Before a roomful of water managers from up and down the spine of the Americas, all struggling to construct a new politics of water, Yssa invoked his ancestors.
"Before," he said, "when there was no rain in the altiplano, the authorities were obliged to walk up to the springs, up in the mountains, on foot, and to carry a bottle of water back to the altiplano. There they would meet with another authority, who would bring music, autochthonous music. Then, in a special ritual, with the sacrifice of a goat or a llama, they would toss the water to the four winds, the four cardinal points, and they would pray, and then it would rain. They got results. Today, we come to the city like children, and we fail to practice these things. We fail to respect the water."
"Compañeros," he repeated in halting Spanish, "as long as we fail to recognize that water is life, because though you might have money, or gold, or silver, though you might have entire gold mines, you won’t have life, until we respect the water, all of life is in danger."

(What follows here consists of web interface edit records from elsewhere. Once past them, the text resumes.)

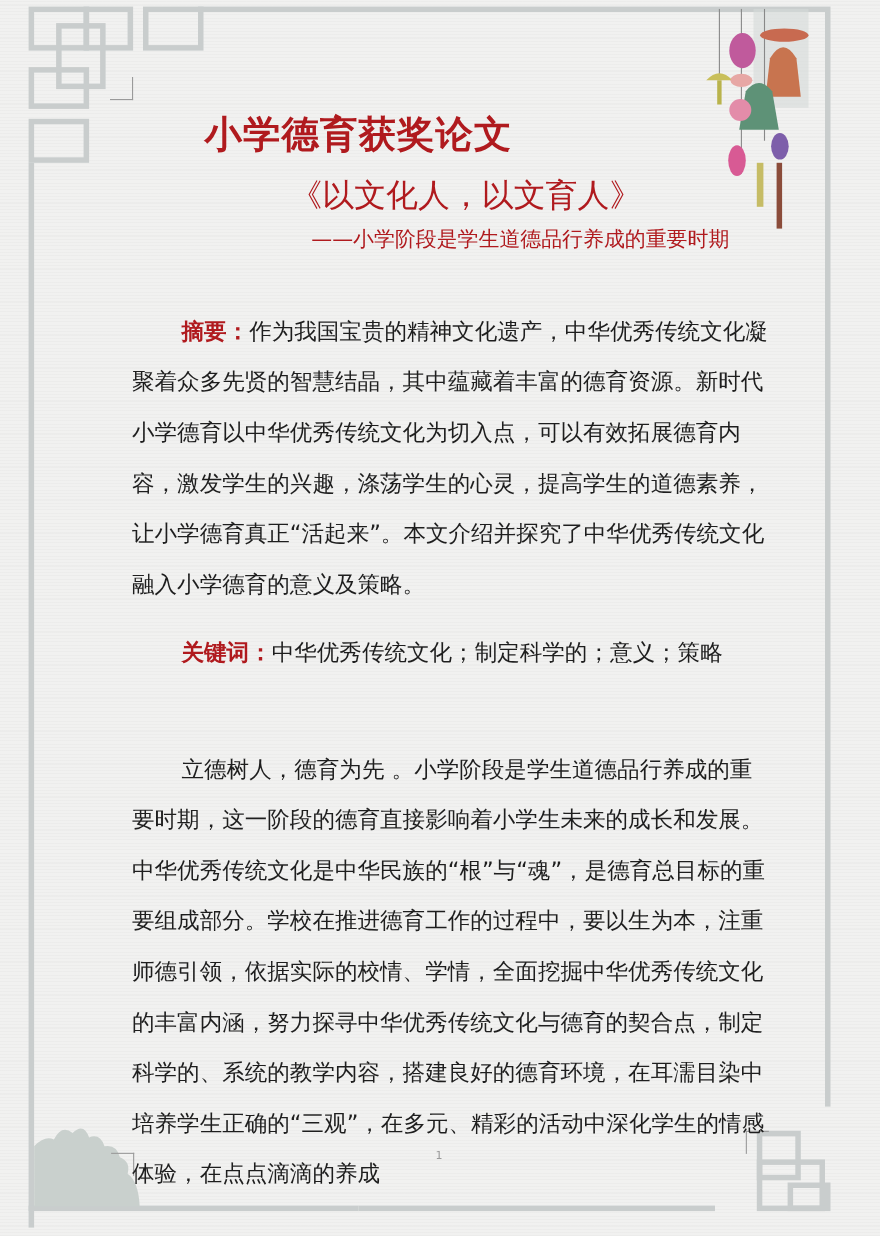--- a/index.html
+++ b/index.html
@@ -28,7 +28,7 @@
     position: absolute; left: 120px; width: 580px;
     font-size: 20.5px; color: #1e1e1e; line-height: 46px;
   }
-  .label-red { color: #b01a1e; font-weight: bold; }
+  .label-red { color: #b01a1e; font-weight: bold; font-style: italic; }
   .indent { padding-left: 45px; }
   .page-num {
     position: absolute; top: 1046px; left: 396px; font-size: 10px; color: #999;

Of course Yssa was right, but what does it mean to respect the water after centuries of plunder have left countries like Bolivia bereft of even the most basic resources, and after decades of dictatorship and crony capitalism have eroded the social fabric to the point where many people must choose between corruption and hunger? How we view the corruption and apparent failure of SEMAPA depends on how we understand the economics of scarcity that came before, and the problem of debt that wracks the country, and the depth of poverty that forces Bolivians, from the rank and file to the halls of government, to make incredibly difficult choices; how we judge the faltering democratic institutions in Bolivia depends on how we view the history of dictatorship, oligarchy and colonization from which these institutions emerge.
What the water war won, after all, is the political space to discuss and develop real alternatives — something that hasn’t been seen in Bolivia for somewhere in the vicinity of 500 years. Of course, water is always local, and this political space — let’s call it water democracy — demands diverse means to thrive. One of the problems with water privatization is that it imposes a static, singular economic imperative on a subject that is, by its nature, fluid. The many struggles for water across the Americas reveal that building water democracy means encouraging new models to emerge.
As Olivera told me so eloquently after admitting to the difficulty of constructing something new, "The water war showed us that it’s possible to change our lives, collectively; that even if our enemy is very powerful, he’s not invincible. We learned that, maybe capitalism can privatize everything, but what it can never privatize is our capacity to dream. And as long as we have the capacity to dream, we have the obligation to keep struggling for a better world."
The Red Vida and other regional water networks are struggling to define what public management and community control of water might look like in the next century; what they are finding is that a diversity of models are needed to respond to a diversity of crises and conditions. At the Cochabamba seminar, this notion was perhaps best summed up by Adriana Marquisio of Uruguay’s Comision Nacional en la Defensa del Agua y de la Vida when she said, "Popular control of water is a dream that does not belong solely to technicians and academics, but that is constructed from the accumulated wisdom and experience of all of our communities. To bring about true public management of water, we must get beyond the logic of politics — fear of acting outside the electoral sphere; we must get beyond the logic of nationalism — fear of acting beyond the borders of our own countries; and we must get beyond the logic of miracles — recognizing that things won’t change overnight, but at the same time allowing ourselves to imagine a profound and complete change."
As far as the means of the water struggle go, this may have been best captured by Anna Ella Gomez, a Red Vida member from El Salvador: "The water movement must be like water: transparent and always in motion."
Jeff Conant is the International Research and Communications Coordinator for Food and Water Watch.